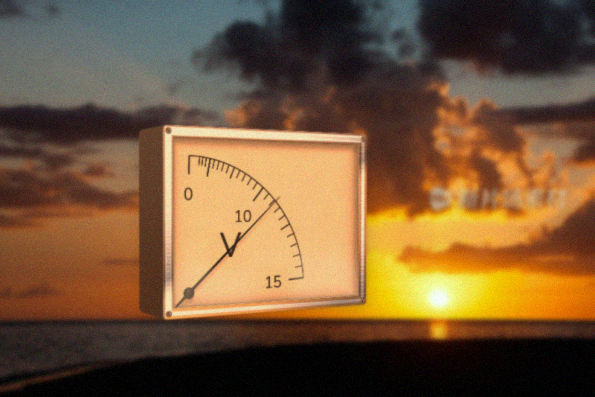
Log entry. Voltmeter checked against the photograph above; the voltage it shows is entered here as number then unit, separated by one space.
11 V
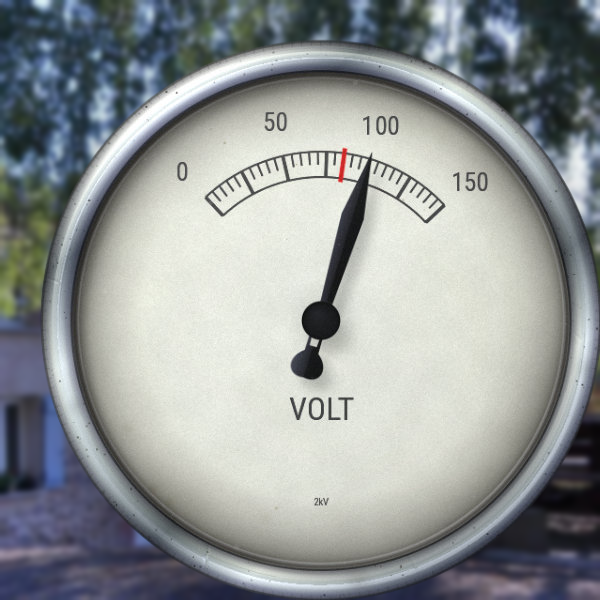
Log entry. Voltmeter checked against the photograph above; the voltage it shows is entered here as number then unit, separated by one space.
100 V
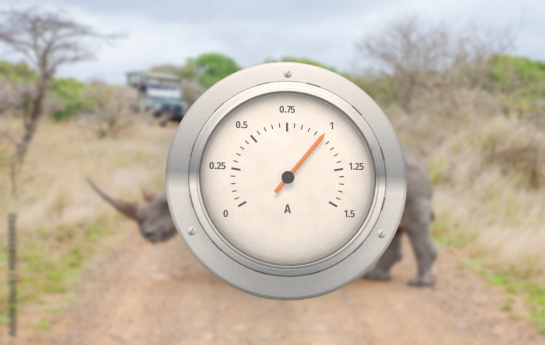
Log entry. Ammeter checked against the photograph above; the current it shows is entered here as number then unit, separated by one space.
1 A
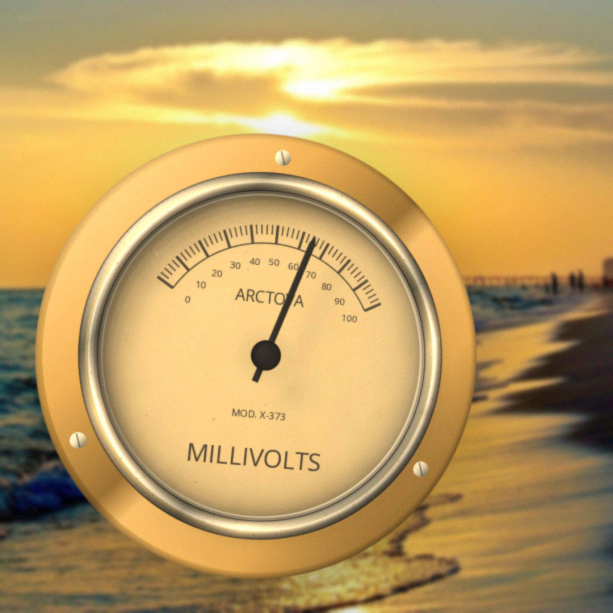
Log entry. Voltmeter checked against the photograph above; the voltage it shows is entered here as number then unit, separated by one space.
◆ ◆ ◆ ◆
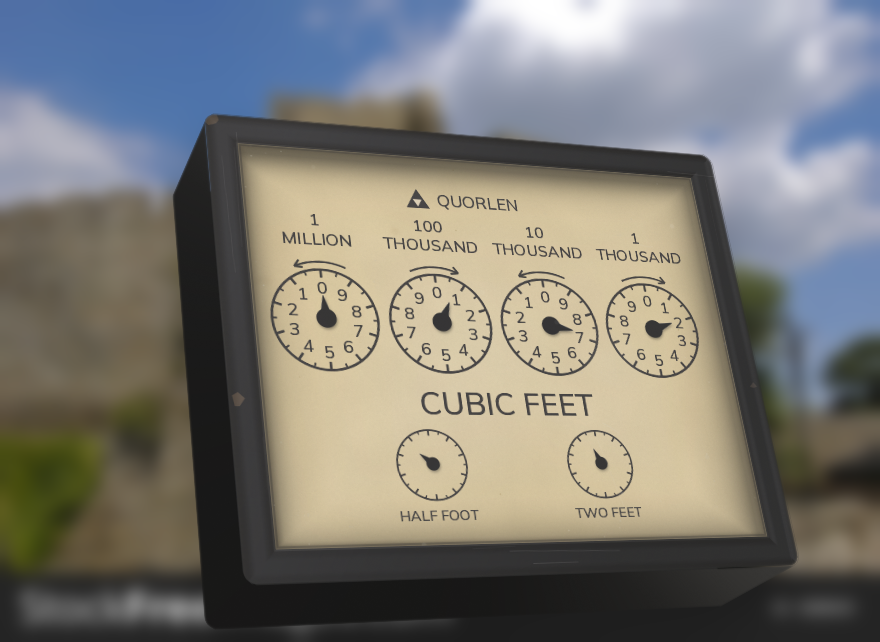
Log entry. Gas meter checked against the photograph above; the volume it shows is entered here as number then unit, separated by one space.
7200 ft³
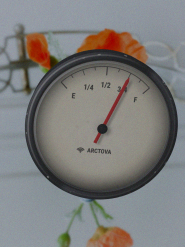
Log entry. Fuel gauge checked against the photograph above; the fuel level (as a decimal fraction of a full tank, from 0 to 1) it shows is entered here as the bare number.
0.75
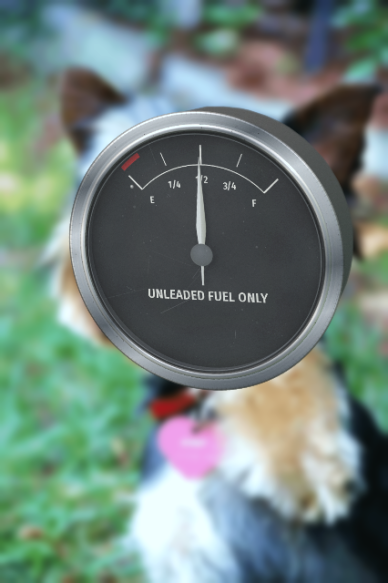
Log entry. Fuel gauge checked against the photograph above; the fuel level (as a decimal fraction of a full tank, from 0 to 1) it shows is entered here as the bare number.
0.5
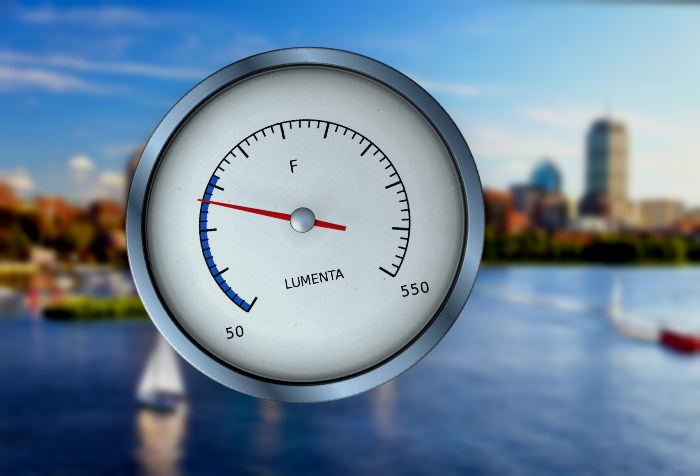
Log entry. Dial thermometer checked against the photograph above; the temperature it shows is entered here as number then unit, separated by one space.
◆ ◆ ◆ ◆
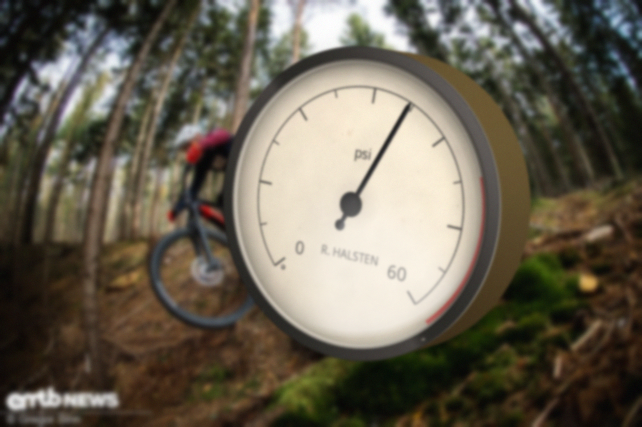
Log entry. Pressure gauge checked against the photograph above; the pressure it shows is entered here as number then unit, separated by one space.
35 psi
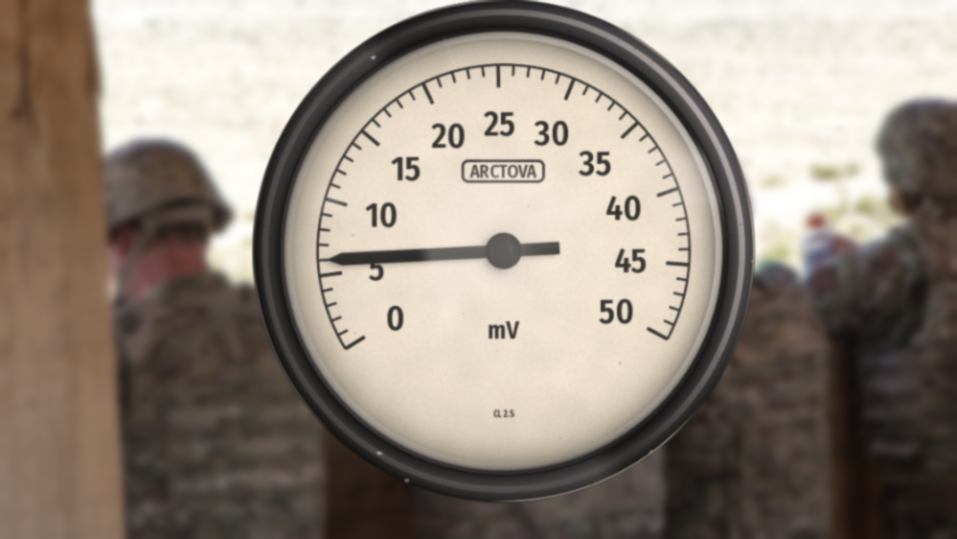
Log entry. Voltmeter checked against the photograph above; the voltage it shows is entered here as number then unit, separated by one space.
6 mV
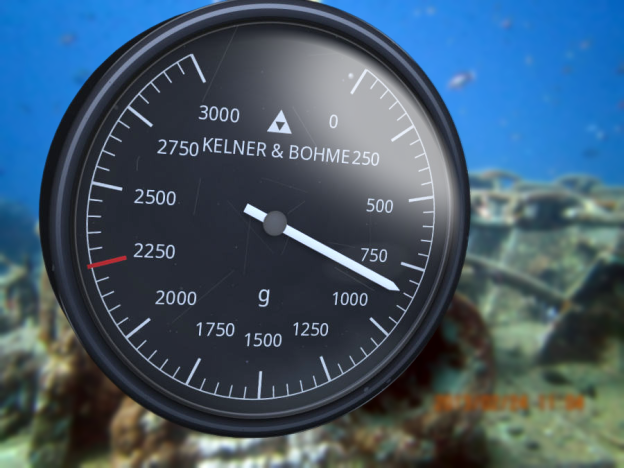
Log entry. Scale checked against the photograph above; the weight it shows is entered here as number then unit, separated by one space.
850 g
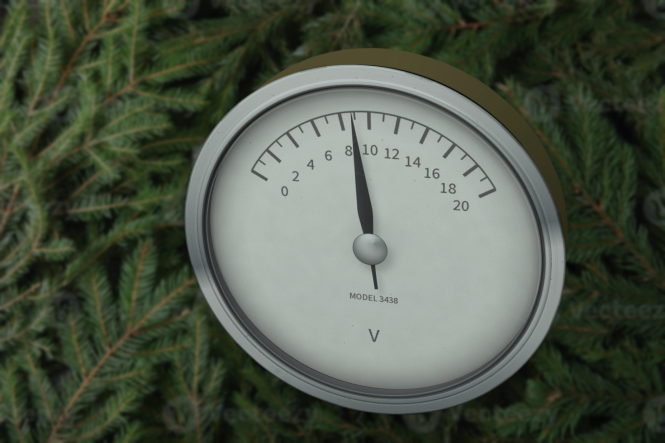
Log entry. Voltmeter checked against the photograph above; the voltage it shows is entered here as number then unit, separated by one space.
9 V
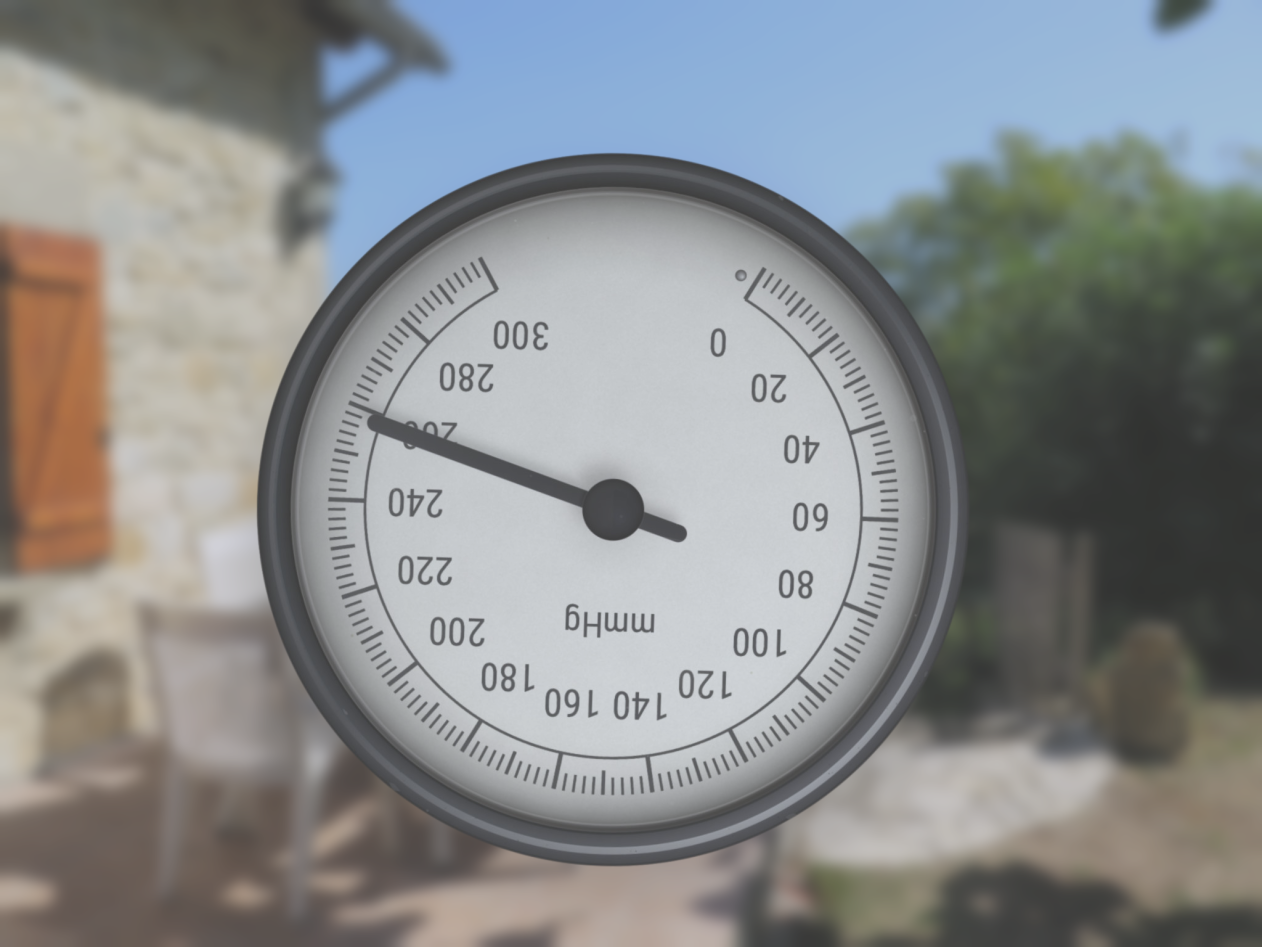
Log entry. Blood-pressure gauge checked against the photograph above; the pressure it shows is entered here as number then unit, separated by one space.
◆ ◆ ◆ ◆
## [Assignment]
How many lines of the data above contain the word "pressure"? Reply with the number alone.

## [Task output]
2